Timminco and the underwriting syndicate, which is led by Clarus Securities Inc. and includes Paradigm Capital Inc. (the "Underwriters"), have also agreed to increase the size of the over-allotment option by 87,178 common shares, resulting in an over-allotment option to purchase up to an additional 654,043 common shares at a price of CAN $8.50 per share, for a period of 30 days from closing. Timminco has also agreed to increase AMG's option to purchase additional common shares by 89,296 common shares, for a total of up to 669,931 common shares, at the same price per share, for a period of 30 days from closing, to the extent that the Underwriters' over-allotment option is exercised. The exercise of these options in full would result in total gross proceeds of approximately CAN $86 million.
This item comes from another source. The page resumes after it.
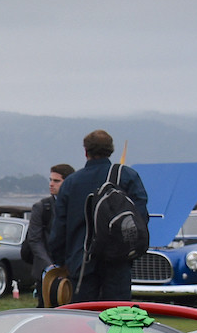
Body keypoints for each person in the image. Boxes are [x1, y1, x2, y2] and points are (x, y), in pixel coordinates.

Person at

As announced earlier today, construction of the new 3,600 metric ton solar silicon plant at Timminco's wholly-owned subsidiary, Becancour Silicon Inc. ("Becancour"), is proceeding on plan. The proceeds of the present financing will be used for major production capacity expansion in light of increased demand for Becancour's products. The proceeds will also be used to further Becancour's objective to increase the quality of its production beyond the 99.999% ("five nines") material presently produced. The balance of the proceeds will be used for general corporate purposes. The completion of this financing is subject to certain conditions including Timminco receiving all necessary regulatory approvals. Closing is expected on or about September 27, 2007.

The financing is subject to Toronto Stock Exchange approval.